Imagine you're a chef who keeps using the same chopped onions in 5 different dishes. Instead of chopping fresh onions each time, you prep them once and keep them on the counter. That's caching in Spark.
Both cache() and persist() save an RDD/DataFrame in memory so it doesn't need to be recomputed. The difference?
Shorthand for persist(MEMORY_ONLY). Stores deserialized objects in JVM heap. Simple, fast, no options.
YOU choose the storage level. Can store on disk, serialize data, replicate across nodes. More flexible.
To remove cached data: call rdd.unpersist(). Spark also auto-evicts using LRU eviction.
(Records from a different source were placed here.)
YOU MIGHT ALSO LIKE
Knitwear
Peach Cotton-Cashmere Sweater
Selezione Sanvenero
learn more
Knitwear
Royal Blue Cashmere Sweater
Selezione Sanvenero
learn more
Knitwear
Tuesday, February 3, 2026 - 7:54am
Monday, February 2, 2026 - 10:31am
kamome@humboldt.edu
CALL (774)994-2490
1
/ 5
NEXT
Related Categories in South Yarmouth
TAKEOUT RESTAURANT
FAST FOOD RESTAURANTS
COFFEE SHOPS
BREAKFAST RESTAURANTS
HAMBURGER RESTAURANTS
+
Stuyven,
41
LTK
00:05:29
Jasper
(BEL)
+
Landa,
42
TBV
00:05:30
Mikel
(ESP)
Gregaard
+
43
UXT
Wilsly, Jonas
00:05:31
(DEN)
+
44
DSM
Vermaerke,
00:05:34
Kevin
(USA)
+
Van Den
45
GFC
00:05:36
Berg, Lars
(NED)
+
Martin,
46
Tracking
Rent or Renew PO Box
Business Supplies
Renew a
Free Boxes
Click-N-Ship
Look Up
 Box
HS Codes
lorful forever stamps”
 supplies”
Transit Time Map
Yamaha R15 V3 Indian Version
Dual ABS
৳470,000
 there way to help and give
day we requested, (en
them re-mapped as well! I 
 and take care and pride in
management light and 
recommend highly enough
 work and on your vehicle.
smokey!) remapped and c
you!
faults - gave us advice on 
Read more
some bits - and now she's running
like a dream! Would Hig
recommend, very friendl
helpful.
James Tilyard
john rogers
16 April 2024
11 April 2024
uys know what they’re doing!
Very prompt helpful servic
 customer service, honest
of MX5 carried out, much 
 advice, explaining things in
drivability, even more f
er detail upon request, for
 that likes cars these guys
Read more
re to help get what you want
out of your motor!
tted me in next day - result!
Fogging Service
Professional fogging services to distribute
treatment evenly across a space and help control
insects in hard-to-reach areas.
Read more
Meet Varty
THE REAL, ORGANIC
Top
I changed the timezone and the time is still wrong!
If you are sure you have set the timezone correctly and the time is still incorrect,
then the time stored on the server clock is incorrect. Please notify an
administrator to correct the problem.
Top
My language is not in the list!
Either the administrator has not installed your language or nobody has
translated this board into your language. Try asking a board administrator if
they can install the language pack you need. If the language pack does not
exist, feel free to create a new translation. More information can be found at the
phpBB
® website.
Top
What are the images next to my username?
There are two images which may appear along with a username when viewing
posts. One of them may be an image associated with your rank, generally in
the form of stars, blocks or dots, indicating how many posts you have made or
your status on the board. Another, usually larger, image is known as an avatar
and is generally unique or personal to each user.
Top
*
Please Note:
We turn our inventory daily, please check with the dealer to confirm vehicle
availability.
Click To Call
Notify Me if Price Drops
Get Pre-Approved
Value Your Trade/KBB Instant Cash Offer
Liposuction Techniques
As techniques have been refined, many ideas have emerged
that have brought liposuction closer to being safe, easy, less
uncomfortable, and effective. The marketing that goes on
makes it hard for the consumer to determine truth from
This table is interview gold. Know when to use each level:
| Level | Where Stored | Serialized? | When to Use |
|---|---|---|---|
| MEMORY_ONLY | JVM heap | No (fastest access) | Default. RDD fits in memory. Best performance. |
| MEMORY_ONLY_SER | JVM heap | Yes (saves space) | RDD barely fits. Trade CPU for less memory usage. |
| MEMORY_AND_DISK | Memory + Disk | No | RDD doesn't fully fit in memory. Spill overflow to disk. |
| MEMORY_AND_DISK_SER | Memory + Disk | Yes | Large RDD, tight memory. Serialize + spill. |
| DISK_ONLY | Disk only | Yes | Huge data, don't want recomputation, have disk space. |
RDD fits in memory? → MEMORY_ONLY. Barely fits? → MEMORY_ONLY_SER. Doesn't fit? → MEMORY_AND_DISK. Need fault tolerance? → Add _2 suffix (e.g., MEMORY_ONLY_2) for replication to 2 nodes.
A shuffle is like rearranging seats at a wedding — everyone has to get up and find their new table. It's expensive because data moves across the network between machines.
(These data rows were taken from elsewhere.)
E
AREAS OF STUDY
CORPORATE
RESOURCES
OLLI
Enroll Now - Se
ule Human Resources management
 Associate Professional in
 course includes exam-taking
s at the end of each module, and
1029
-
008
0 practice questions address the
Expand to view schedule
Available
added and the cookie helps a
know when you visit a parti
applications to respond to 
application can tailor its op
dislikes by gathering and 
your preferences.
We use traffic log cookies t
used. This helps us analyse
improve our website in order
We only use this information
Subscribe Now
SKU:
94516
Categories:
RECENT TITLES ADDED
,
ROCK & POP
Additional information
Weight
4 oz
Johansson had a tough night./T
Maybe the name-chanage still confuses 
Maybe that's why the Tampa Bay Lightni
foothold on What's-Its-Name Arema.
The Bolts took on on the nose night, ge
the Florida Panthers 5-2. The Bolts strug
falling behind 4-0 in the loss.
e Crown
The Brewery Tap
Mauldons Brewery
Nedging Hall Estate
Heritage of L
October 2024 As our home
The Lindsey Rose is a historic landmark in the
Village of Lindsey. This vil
groupByKey, reduceByKey, join, cogroup, repartition, coalesce (with shuffle=true)
Use reduceByKey instead of groupByKey. Use broadcast joins for small tables. Set spark.shuffle.compress=true.
groupByKey shuffles ALL data, THEN reduces. reduceByKey reduces locally on each partition FIRST, then shuffles only partial results. reduceByKey is almost always better — less data moves across the network.
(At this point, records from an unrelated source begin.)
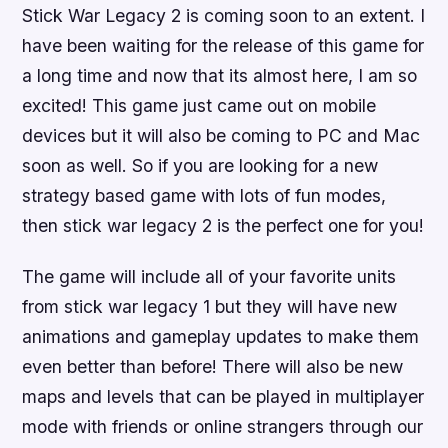
Stick War Legacy 2 is coming soon to an extent. I
have been waiting for the release of this game for
a long time and now that its almost here, I am so
excited! This game just came out on mobile
devices but it will also be coming to PC and Mac
soon as well. So if you are looking for a new
strategy based game with lots of fun modes,
then stick war legacy 2 is the perfect one for you!
The game will include all of your favorite units
from stick war legacy 1 but they will have new
animations and gameplay updates to make them
even better than before! There will also be new
maps and levels that can be played in multiplayer
mode with friends or online strangers through our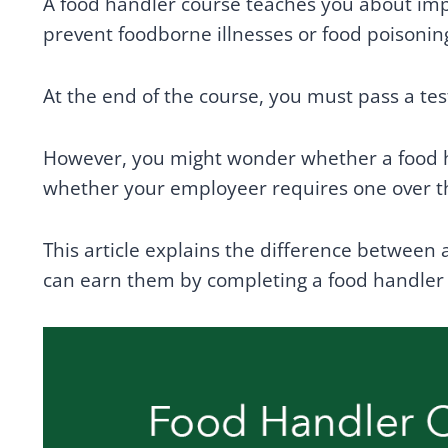
A food handler course teaches you about imp
prevent foodborne illnesses or food poisonin
At the end of the course, you must pass a test
However, you might wonder whether a food ha
whether your employeer requires one over t
This article explains the difference between 
can earn them by completing a food handler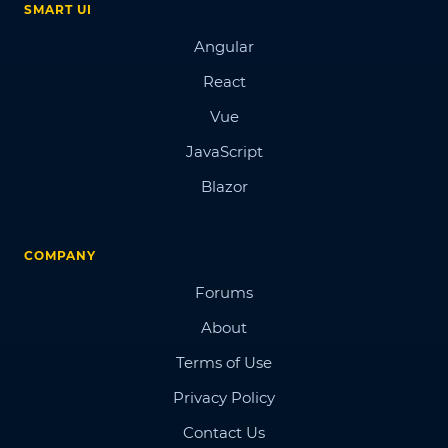
SMART UI
Angular
React
Vue
JavaScript
Blazor
COMPANY
Forums
About
Terms of Use
Privacy Policy
Contact Us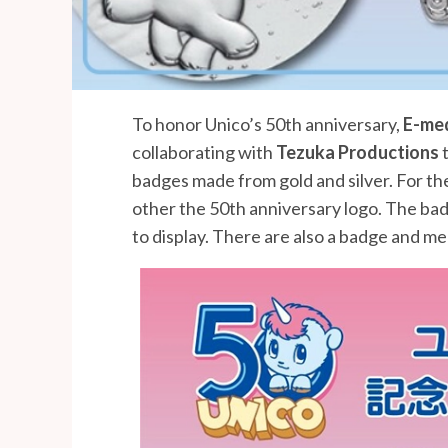
To honor Unico’s 50th anniversary,
E-me
collaborating with
Tezuka Productions
t
badges made from gold and silver. For the
other the 50th anniversary logo. The bad
to display. There are also a badge and med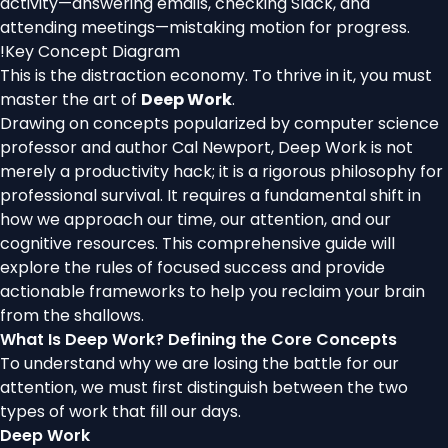
activity—answering emails, checking Slack, and
attending meetings—mistaking motion for progress.
!
Key Concept Diagram
This is the distraction economy. To thrive in it, you must
master the art of
Deep Work
.
Drawing on concepts popularized by computer science
professor and author Cal Newport, Deep Work is not
merely a productivity hack; it is a rigorous philosophy for
professional survival. It requires a fundamental shift in
how we approach our time, our attention, and our
cognitive resources. This comprehensive guide will
explore the rules of focused success and provide
actionable frameworks to help you reclaim your brain
from the shallows.
What Is Deep Work? Defining the Core Concepts
To understand why we are losing the battle for our
attention, we must first distinguish between the two
types of work that fill our days.
Deep Work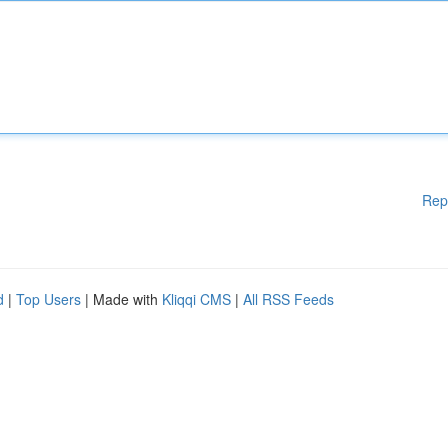
Rep
d
|
Top Users
| Made with
Kliqqi CMS
|
All RSS Feeds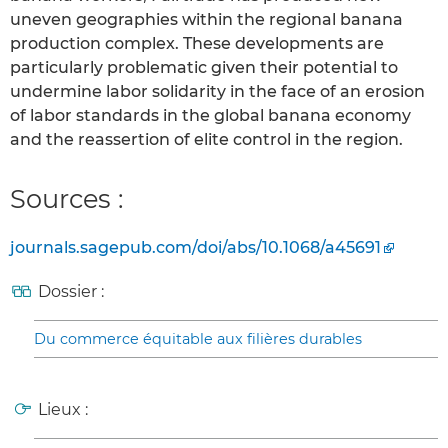
uneven geographies within the regional banana
production complex. These developments are
particularly problematic given their potential to
undermine labor solidarity in the face of an erosion
of labor standards in the global banana economy
and the reassertion of elite control in the region.
Sources :
journals.sagepub.com/doi/abs/10.1068/a45691
Dossier :
Du commerce équitable aux filières durables
Lieux :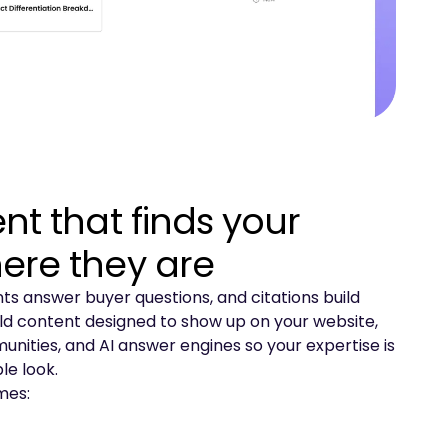
nt that finds your
ere they are
s answer buyer questions, and citations build
ild content designed to show up on your website,
nities, and AI answer engines so your expertise is
e look.
mes:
Two special Spark tools for sharing data efficiently across your cluster:
A read-only variable sent to all nodes ONCE (not with every task). Perfect for lookup tables, configuration, or small reference datasets used in joins.
A write-only variable that workers can ADD to. Used for counters and sums. Only the Driver can read the final value.
Spark eats memory like a buffet. Here's how to keep it under control:
Cache an RDD, then check the Storage page in Spark Web UI (port 4040) to see actual memory used.
Prefer arrays and primitive types over HashMap and LinkedList. Fastutil library gives Java-compatible collection classes for primitives.
Use integer IDs instead of string keys. Strings are expensive (40+ bytes each).
Set JVM flag -XX:+UseCompressedOops to make pointers 4 bytes instead of 8.
More partitions = better parallelism (up to a point). Rule of thumb: 2-4 partitions per CPU core. For a 128MB HDFS block, Spark creates 1 partition. You can increase with sc.textFile("file", 20) to create 20 partitions. More partitions than blocks is often recommended for better performance.